Carlos Sansores

Personal information
- Full name: Carlos Adrian Sansores Acevedo
- Born: 25 June 1997 (age 29) Chetumal, Mexico

Sport
- Country: Mexico
- Sport: Taekwondo
- Weight class: +87 kg
- University team: Universidad Anáhuac México Sur

Medal record
Men's taekwondo
Representing Mexico
World Championships
| Gold medal – first place | 2022 Guadalajara | +87 kg |
| Silver medal – second place | 2019 Manchester | +87 kg |
| Silver medal – second place | 2023 Baku | +87 kg |
Grand Prix
| Silver medal – second place | 2022 Riyadh (F) | +80 kg |
| Bronze medal – third place | 2023 Paris | +80 kg |
Pan American Games
| Gold medal – first place | 2023 Santiago | +80 kg |
| Bronze medal – third place | 2019 Lima | +80 kg |
Pan American Championships
| Gold medal – first place | 2018 Spokane | +87kg |
Central American and Caribbean Games
| Gold medal – first place | 2026 Santo Domingo | +87 kg |
Grand Slam
| Silver medal – second place | 2018 Wuxi | +80 kg |

= Carlos Sansores =

Mexican taekwondo practitioner

Carlos Adrian Sansores Acevedo (born 25 June 1997) is a Mexican taekwondo athlete.

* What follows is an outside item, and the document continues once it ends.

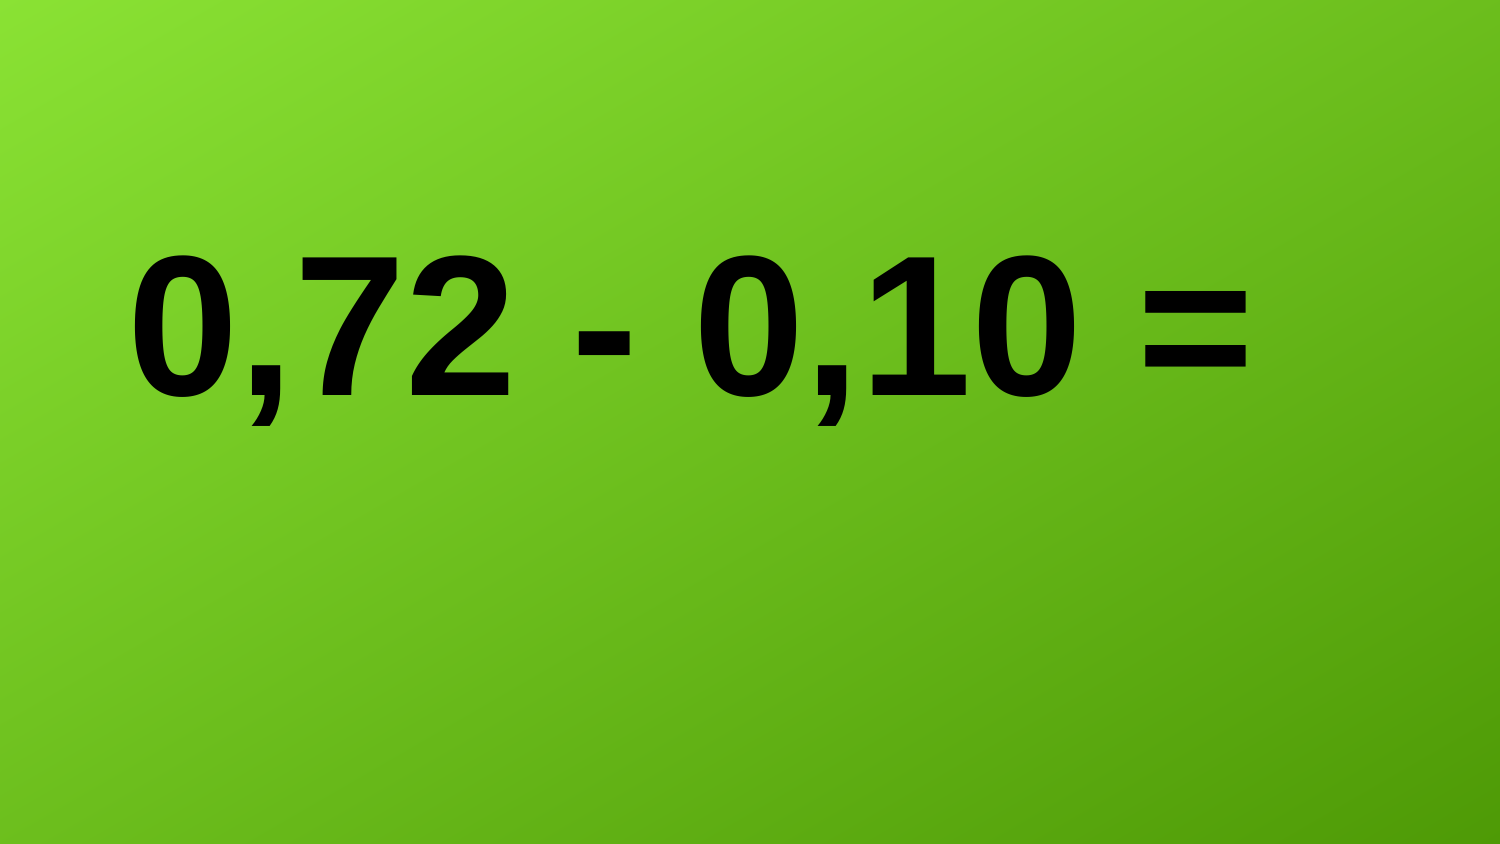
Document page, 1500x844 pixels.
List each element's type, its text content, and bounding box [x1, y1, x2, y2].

title 0,72 - 0,10 = [112, 259, 1388, 450]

He won the gold medal at the 2018 Pan American Championships on the men's heavyweights and the silver medal at the 2019 World Taekwondo Championships.

He won the silver medal in the men's heavyweight event at the 2023 World Taekwondo Championships held in Baku, Azerbaijan.

Sansores competed for Mexico at the 2020 Summer Olympics and 2024 Summer Olympics.